TASK TO COMPLETE. In the records below, find the line with "1/01/26: Vous aurez de mes nouvelles: De", then copy each line exactly until you have copied the line with "Informationen zur Produktsicherheit". Leave any picture out.

[Saved entries]
- - - - -
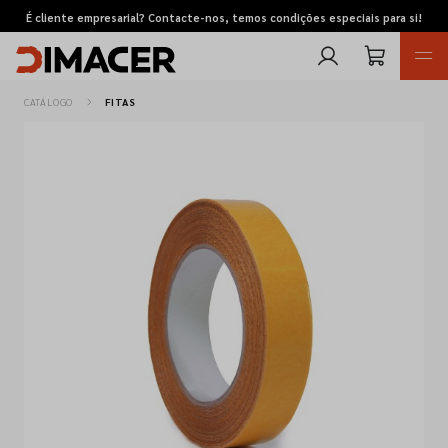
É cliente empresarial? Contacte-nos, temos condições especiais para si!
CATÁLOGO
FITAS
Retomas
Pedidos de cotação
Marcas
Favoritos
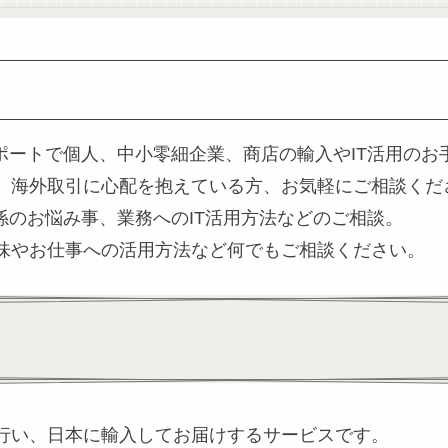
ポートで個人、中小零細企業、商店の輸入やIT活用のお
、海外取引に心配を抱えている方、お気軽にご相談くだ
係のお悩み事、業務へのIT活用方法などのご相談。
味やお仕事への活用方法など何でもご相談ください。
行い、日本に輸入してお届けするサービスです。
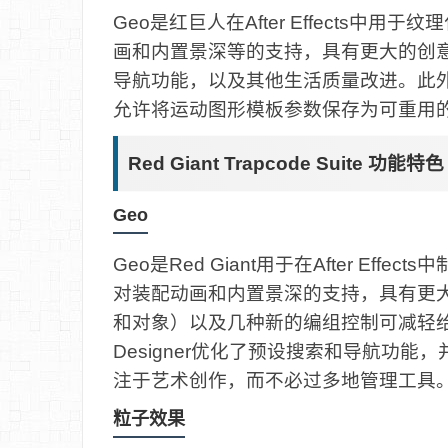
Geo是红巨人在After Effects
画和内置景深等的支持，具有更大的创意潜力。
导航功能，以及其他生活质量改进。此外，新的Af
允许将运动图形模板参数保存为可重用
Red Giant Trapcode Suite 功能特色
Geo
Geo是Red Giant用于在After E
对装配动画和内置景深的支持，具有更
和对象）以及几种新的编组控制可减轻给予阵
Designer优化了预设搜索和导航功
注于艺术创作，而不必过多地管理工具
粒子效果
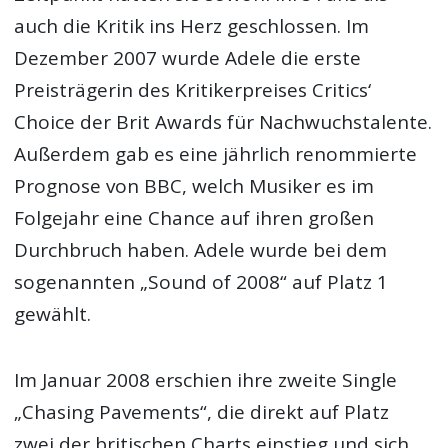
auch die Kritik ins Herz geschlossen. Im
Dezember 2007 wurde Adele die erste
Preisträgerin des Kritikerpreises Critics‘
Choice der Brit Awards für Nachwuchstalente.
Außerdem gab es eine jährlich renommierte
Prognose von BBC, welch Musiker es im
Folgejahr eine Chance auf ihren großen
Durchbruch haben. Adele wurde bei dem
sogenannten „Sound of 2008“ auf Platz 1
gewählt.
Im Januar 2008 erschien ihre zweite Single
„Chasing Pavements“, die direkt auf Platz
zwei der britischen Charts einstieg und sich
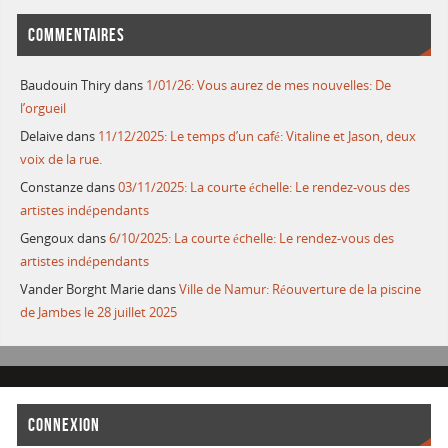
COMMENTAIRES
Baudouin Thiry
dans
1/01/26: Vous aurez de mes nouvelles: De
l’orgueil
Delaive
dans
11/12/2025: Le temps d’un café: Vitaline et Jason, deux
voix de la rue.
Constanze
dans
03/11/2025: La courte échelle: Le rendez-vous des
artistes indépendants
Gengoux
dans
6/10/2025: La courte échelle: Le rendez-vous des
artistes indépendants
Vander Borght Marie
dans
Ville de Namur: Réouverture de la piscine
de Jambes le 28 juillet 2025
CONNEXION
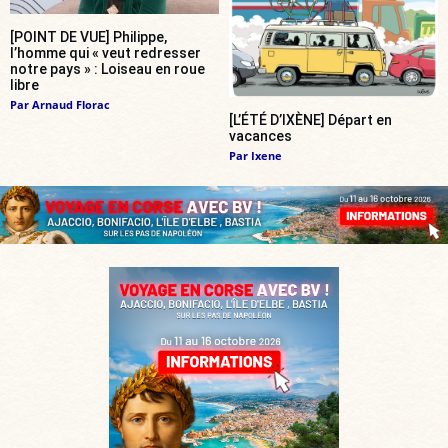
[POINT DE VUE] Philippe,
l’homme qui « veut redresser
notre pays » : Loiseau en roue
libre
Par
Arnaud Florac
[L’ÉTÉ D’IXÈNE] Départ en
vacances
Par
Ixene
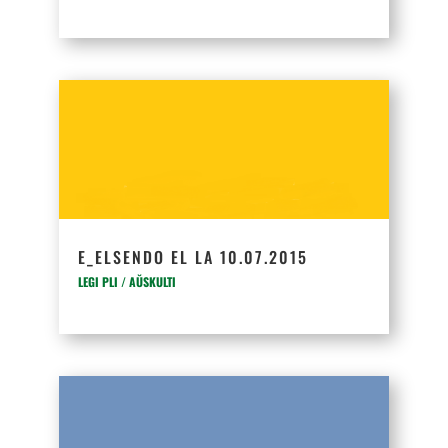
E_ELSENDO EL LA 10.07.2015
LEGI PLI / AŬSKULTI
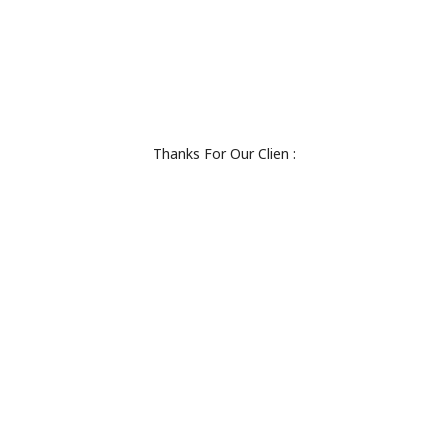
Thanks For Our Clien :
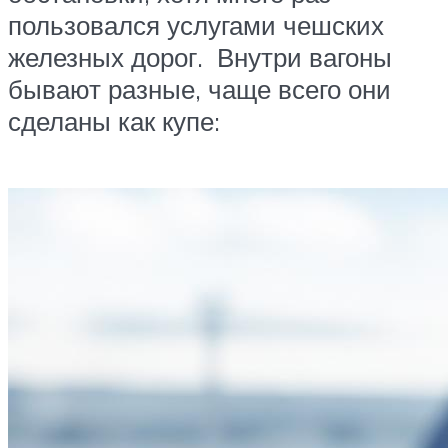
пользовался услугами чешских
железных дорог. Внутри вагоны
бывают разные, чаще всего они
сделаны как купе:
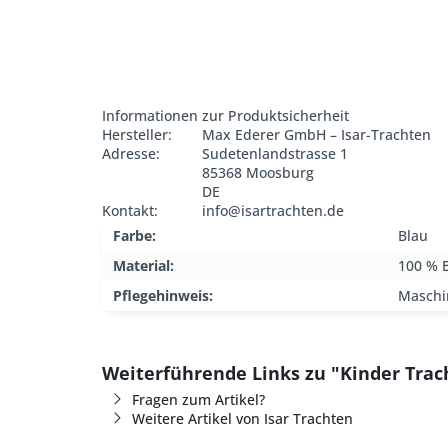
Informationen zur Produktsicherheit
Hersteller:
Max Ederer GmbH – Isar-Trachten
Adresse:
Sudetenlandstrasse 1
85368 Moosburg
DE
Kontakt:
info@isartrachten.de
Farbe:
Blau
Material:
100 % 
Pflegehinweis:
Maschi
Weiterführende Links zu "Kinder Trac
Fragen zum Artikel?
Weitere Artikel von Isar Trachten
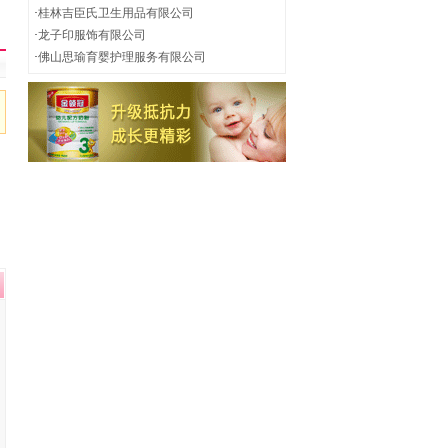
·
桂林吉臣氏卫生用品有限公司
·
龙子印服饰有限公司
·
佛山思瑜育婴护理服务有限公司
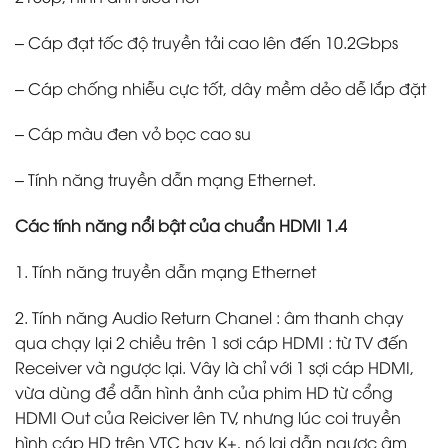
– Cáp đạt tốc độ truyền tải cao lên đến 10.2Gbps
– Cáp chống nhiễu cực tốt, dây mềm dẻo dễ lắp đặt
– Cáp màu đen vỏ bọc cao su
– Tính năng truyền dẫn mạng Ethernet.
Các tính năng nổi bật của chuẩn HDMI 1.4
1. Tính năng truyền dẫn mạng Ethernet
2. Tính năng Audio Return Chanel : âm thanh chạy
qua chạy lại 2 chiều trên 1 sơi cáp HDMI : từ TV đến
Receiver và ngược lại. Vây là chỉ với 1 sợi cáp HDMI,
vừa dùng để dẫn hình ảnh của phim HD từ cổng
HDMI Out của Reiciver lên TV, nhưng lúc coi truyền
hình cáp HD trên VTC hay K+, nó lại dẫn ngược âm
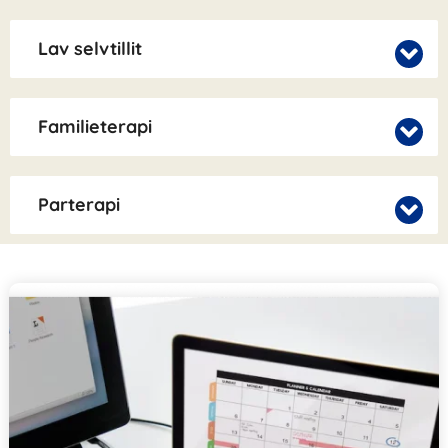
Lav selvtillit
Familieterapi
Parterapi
- - - - -
TASK ANSWER.
1/01/26: Vous aurez de mes nouvelles: De
l’orgueil
Delaive
dans
11/12/2025: Le temps d’un café: Vitaline et Jason, deux
voix de la rue.
Constanze
dans
03/11/2025: La courte échelle: Le rendez-vous des
artistes indépendants
Gengoux
dans
6/10/2025: La courte échelle: Le rendez-vous des
artistes indépendants
Vander Borght Marie
dans
Ville de Namur: Réouverture de la piscine
de Jambes le 28 juillet 2025
CONNEXION
[POINT DE VUE] Philippe,
l’homme qui « veut redresser
notre pays » : Loiseau en roue
libre
Par
Arnaud Florac
[L’ÉTÉ D’IXÈNE] Départ en
vacances
Par
Ixene
E_ELSENDO EL LA 10.07.2015
LEGI PLI / AŬSKULTI
Thanks For Our Clien :
пользовался услугами чешских
железных дорог. Внутри вагоны
бывают разные, чаще всего они
сделаны как купе:
Informationen zur Produktsicherheit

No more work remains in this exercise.